Keith Waterhouse

Author

  • Born: February 6, 1929
  • Birthplace: Leeds, England
  • Died: September 4, 2009
  • Place of death: London, England

Biography

As a playwright, Keith Waterhouse’s name is usually linked with that of his collaborator, Willis Hall, with whom he grew up in Leeds, Yorkshire, England. Their fruitful collaboration has led to their being called “the Writing Factory.”

Waterhouse was born into a working-class family in 1929. He was not university educated but received his formal education at the Leeds College of Commerce, which he attended before fulfilling his military obligation in the Royal Air Force. With this obligation behind him, he returned to Yorkshire, where he worked as a journalist until he moved to London in 1951. In London, he distinguished himself as a newspaper columnist and critic.

Waterhouse is well known as a novelist, although he functions equally effectively as a playwright. His first novel, There Is a Happy Land (1957), is a nostalgic reflection on childhood in his native Yorkshire. In his next novel, Billy Liar (1960), he found his true métier. This book led Waterhouse to his first collaboration with Hall, with whom he adapted the novel as a play and a film. He also published a sequel, Billy Liar on the Moon (1975), and went on to publish more than a dozen additional novels as well as two autobiographical volumes, two handbooks on writing style that have grown out of his work as a journalist, and collections of his newspaper columns.

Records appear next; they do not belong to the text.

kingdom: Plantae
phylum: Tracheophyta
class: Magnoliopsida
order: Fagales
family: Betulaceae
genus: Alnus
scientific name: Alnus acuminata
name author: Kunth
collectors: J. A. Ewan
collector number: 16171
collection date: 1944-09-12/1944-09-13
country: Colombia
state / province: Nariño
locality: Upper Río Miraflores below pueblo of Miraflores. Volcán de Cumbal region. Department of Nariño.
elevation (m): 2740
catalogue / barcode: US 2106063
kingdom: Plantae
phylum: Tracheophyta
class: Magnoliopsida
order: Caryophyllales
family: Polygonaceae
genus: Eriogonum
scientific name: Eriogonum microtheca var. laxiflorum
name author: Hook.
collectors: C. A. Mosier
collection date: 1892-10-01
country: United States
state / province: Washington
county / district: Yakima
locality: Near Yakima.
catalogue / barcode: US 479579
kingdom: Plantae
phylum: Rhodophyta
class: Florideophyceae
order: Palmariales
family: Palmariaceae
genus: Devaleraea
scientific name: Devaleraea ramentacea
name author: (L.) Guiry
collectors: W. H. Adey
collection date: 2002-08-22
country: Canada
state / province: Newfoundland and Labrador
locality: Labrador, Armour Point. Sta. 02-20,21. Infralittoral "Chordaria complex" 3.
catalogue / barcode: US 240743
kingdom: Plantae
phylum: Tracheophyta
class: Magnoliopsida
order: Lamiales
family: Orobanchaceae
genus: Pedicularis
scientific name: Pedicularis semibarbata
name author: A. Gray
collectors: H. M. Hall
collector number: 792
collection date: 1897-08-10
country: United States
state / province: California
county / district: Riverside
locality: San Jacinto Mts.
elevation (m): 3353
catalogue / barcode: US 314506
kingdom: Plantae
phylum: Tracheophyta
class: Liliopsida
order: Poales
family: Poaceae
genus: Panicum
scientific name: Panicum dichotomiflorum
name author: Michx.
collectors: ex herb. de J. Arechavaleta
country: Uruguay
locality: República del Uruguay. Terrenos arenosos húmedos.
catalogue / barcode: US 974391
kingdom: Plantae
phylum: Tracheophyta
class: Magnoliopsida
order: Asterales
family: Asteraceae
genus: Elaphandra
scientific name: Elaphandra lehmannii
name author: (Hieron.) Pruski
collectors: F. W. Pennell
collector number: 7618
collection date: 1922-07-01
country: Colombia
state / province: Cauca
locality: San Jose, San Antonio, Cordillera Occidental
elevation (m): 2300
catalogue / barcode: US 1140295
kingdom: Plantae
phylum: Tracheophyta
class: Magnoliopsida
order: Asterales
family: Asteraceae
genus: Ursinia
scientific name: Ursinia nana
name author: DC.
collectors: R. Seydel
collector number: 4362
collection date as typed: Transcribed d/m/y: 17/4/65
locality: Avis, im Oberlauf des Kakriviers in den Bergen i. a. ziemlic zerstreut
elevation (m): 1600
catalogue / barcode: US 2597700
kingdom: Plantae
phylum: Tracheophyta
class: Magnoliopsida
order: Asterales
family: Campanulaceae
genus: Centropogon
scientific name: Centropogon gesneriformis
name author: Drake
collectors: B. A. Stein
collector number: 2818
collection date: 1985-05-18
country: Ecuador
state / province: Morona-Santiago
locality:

His enthusiasm for George and Weedon Grossmith’s novel The Diary of Nobody (1892) led him to create three works around it: a play entitled Mr. and Mrs. Nobody, a comic diary entitled Mrs. Pooter’s Diary, and The Collected Letters of a Nobody. He also created a play from Jeffrey Bernard’s newspaper columns, Jeffrey Bernard Is Unwell, a comedy that was very well received by audiences, particularly male audiences. Women generally have responded less enthusiastically to Waterhouse’s writing than their male counterparts.

The three Hall-Waterhouse collaborations that followed Billy Liar all focused on the working-class people whom both authors knew well from their formative days in Leeds. These plays featured social commentary leavened by humor and were extremely popular with audiences, as were such outright farces as Say Who You Are, Who’s Who, and the hilarious Whoops-a-Daisy. In 1964, impressed by the exceptional success of the comic production Beyond the Fringe, Hall and Waterhouse attempted a similar production with England, Our England. Although their play did not gain the international audience that Beyond the Fringe attracted, it was an unmitigated success in London.

The very quantity of Waterhouse’s writing has left some critics abashed and has led to mixed reviews of his work. However, one notable critic, Auberon Waugh, has called him the best living British writer. Despite critics’ opinions, the public, especially the male segment of the public, has relished Waterhouse’s work and his collaborations.